1 Introduction

When dealing with biomedical data, the data dimensionality, i.e., the number of input features, can be quite large. To reduce computational burden and noise, it is often desirable to reduce the data dimensionality. An effective approach is feature extraction, for example, principal component analysis (PCA) [10, 25] and singular vector decomposition [22]. The resultant features via feature extraction are obtained by certain tranforms from the original features and are therefore different from the original features. In this paper, we focus on another approach, i.e., feature selection, which chooses a subset of input features from the entire input feature set.

Based on the different measures used to find the best feature subset, feature selection methods are divided into the following two categories: filter approaches [19] and wrapper approaches [18]. The classical RELIEF algorithm [19] and its extended version RELIEFF [21] are examples of filter approaches. They assign a weight to each feature and then update the weight according to training instances. These weights represent relevance of features, therefore, all features are ranked according to their weights and those features with weights above a predefined threshold are selected. Wrapper approaches “wrap” feature selection around a classifier. Most wrapper approaches also utilize heuristic search techniques, such as sequential forward and backward search [35], hill climbing [2], and best-first search [18], to first search for possible feature subsets, then evaluate those feature subsets through the classifier, and finally determine an optimal subset in terms of classification accuracy. In this paper, we adopt a wrapper approach to select features for better accuracy.

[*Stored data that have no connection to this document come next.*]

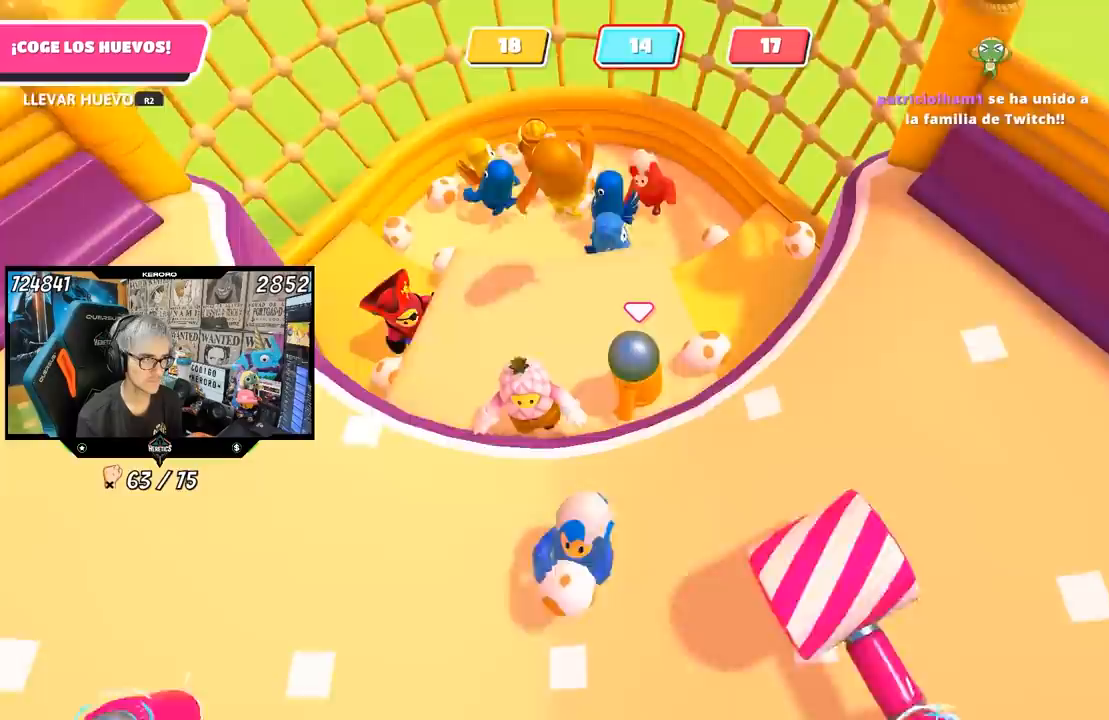
{"dt_ms": 1000, "buttons": [], "left_stick": "down-left", "right_stick": "center", "button_events": [[117, "R2", "down"], [517, "R2", "up"]]}
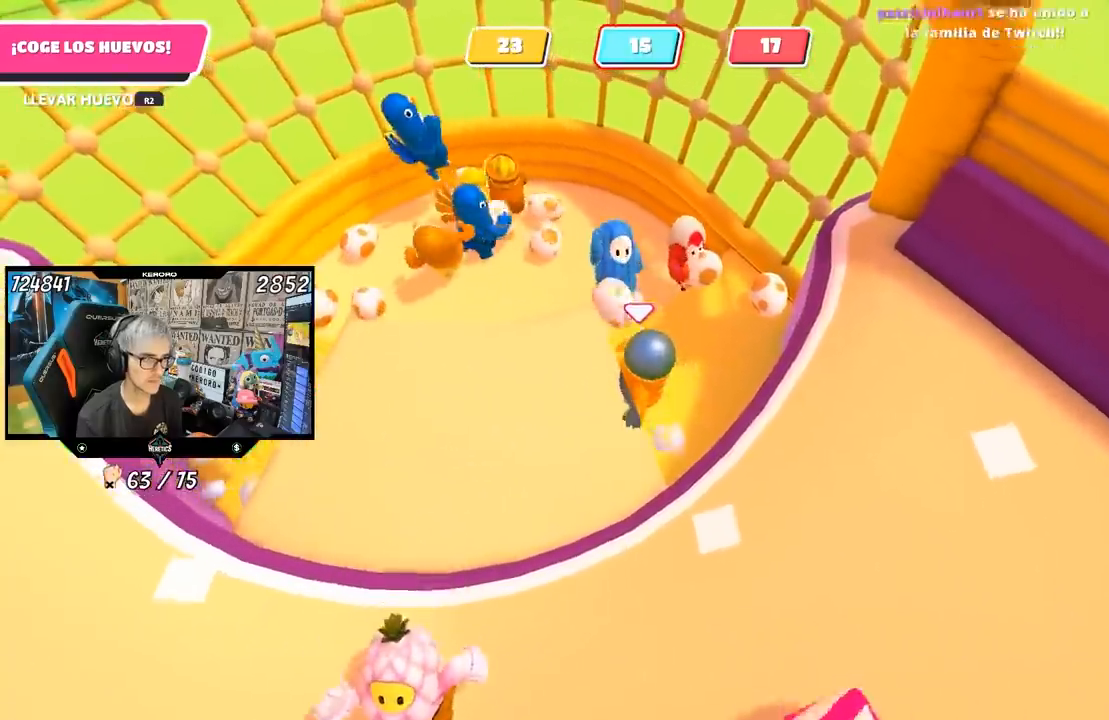
{"dt_ms": 500, "buttons": [], "left_stick": "left", "right_stick": "center", "button_events": [[267, "CROSS", "down"], [417, "CROSS", "up"]]}
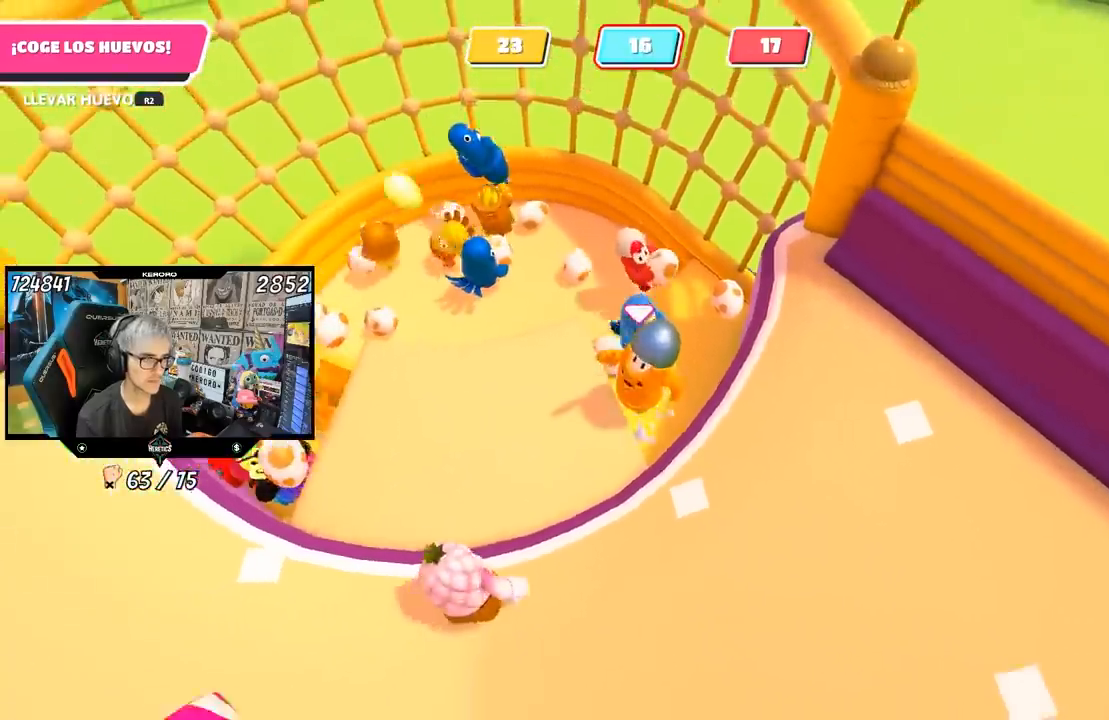
{"dt_ms": 500, "buttons": [], "left_stick": "left", "right_stick": "center", "button_events": []}
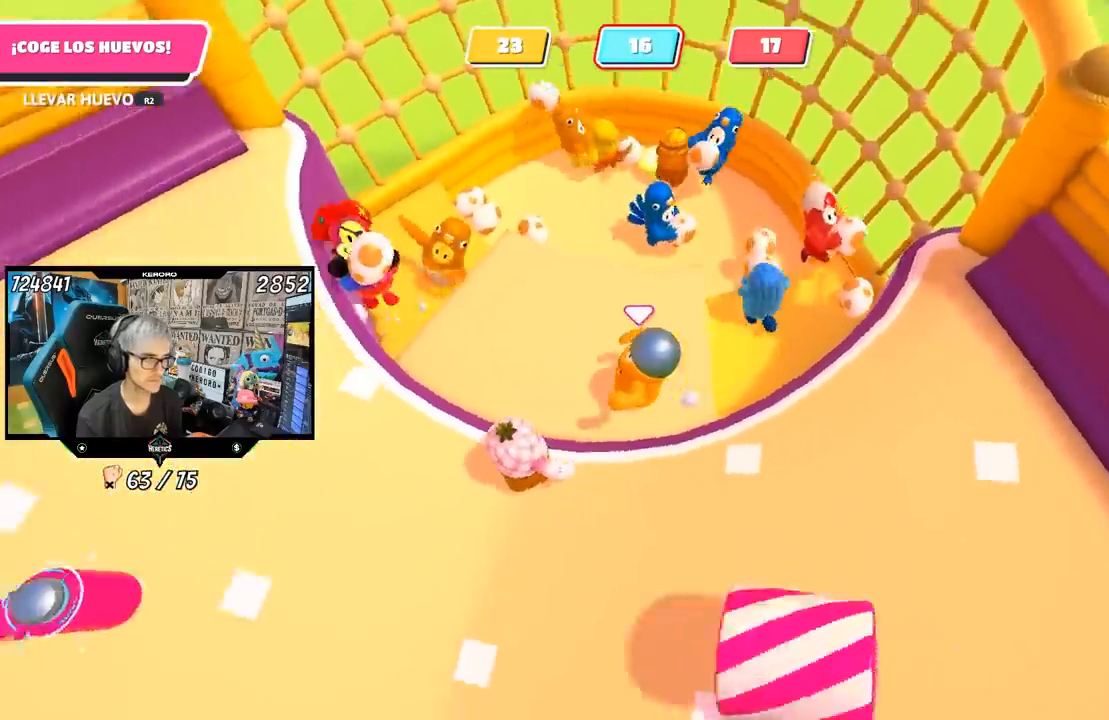
{"dt_ms": 1000, "buttons": ["R2"], "left_stick": "down-right", "right_stick": "center", "button_events": [[283, "R2", "down"]]}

Considering the possibility that different groups of features may have different abilities in distinguishing different classes [1, 7, 8, 13, 14, 23, 24, 26, 2830, 34, 37, 38], we will choose different feature subsets for different classes, which is called class-dependent feature selection [29], as opposed to the usual class-independent feature selection [46, 11, 19, 36], which is to select a common feature subset for all the classes in a given classification problem. We note that class-independent feature selection is in fact a special case of class-dependent feature selection, that is, if all feature subsets in class-dependent feature selection for all classes happen to be the same, one obtains class-independent feature selection. The filter and wrapper approaches mentioned in [19, 21] belong to class-independent feature selection. For class-dependent feature selection, Baggenstoss [1] provided related theoretical analysis and utilized it on some artificial data sets. Oh et al. [28, 29] proposed a filter approach to selecting class-dependent feature subsets for the CENPARMI handwritten numerical database. The experimental results [28, 29] showed that classification accuracies of class-dependent feature selection were better compared to those of class-independent feature selection. In this paper, we will demonstrate a wrapper approach to selecting class-dependent features for biomedical data using the support vector machine (SVM) [31, 32] as the classifier.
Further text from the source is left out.